• _What to work on_: The sole answer should be the number of lines in the material below that hold "điện".
Input Block Start
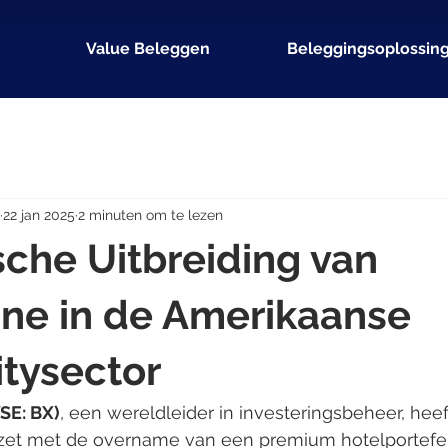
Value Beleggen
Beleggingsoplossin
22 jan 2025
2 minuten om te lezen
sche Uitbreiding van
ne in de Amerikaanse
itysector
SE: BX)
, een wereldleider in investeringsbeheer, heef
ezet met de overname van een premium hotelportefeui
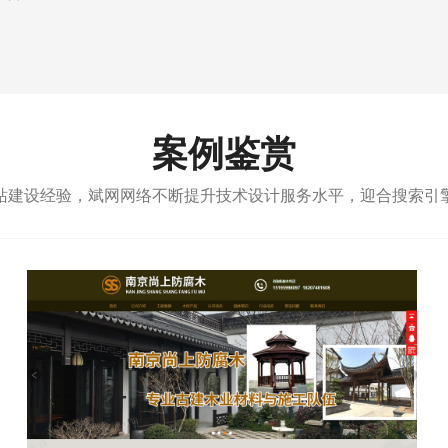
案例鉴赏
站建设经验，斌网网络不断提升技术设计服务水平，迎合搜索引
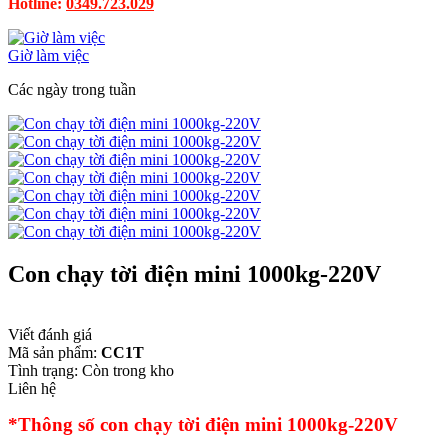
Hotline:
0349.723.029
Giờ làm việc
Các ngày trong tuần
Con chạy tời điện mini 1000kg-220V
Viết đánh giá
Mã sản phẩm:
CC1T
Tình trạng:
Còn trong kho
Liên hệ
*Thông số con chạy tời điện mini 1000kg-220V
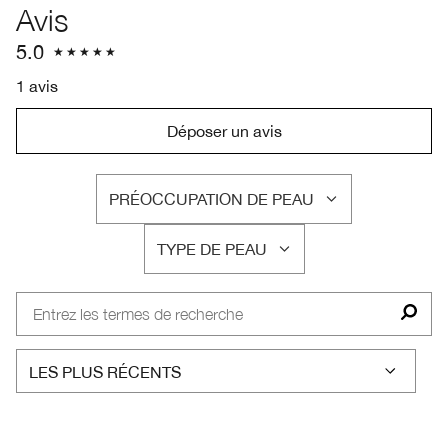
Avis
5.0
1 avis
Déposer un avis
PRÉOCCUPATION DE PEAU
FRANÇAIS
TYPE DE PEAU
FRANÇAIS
Input Block End
• _The completed task_: 2